#### Problem set
• a. According to the Fakarava travel tips, which currency should visitors carry in cash?
• b. Continue the Fakarava travel guide from its final sentence.

#### Document segment
A few small épiceries (general stores) sell cold drinks, snacks, and basic supplies if you need anything practical. Don’t expect boutiques or branded goods — and honestly, that’s one of Fakarava’s greatest gifts.

Practical Tips

Bring cash in Pacific francs (XPF), as card payment is unreliable or unavailable at most small vendors. The sun here is genuinely fierce — UV levels in the South Pacific are no joke — so bring high-SPF sunscreen, a hat, and a rash guard if you’re planning to snorkel. Reef-safe sunscreen is not just recommended here; consider it mandatory in a UNESCO Biosphere Reserve. Insect repellent is useful, particularly around dusk. Tender schedules can be affected by weather or sea conditions, so keep an ear out for ship announcements and never push the return window too tightly.

#### Data extract

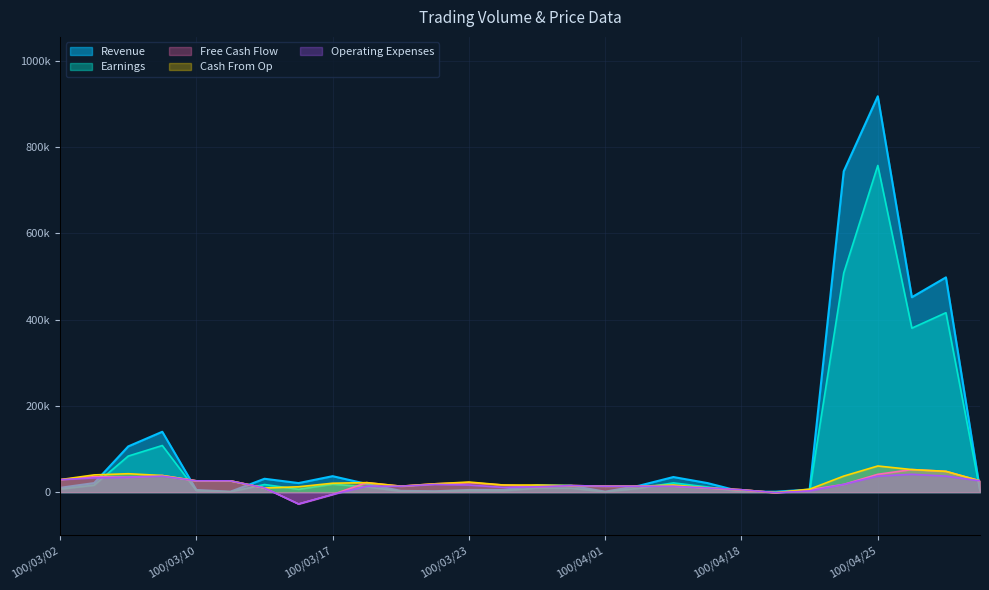

What is the maximum value for Revenue?

918000.0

#### Answers for each item
• a. Pacific francs (XPF).

• b.
The internet is extremely limited on the island, so download offline maps and any information you need before you go ashore. Language is not generally a barrier — most locals dealing with tourists speak some English — but a few words of French go a long way and are always warmly received.

Fakarava doesn’t dazzle you with monuments or nightlife. It dazzles you with silence, with sharks circling in blue water, and with a landscape so otherworldly you’ll find yourself staring at the horizon long after you’ve returned to the ship.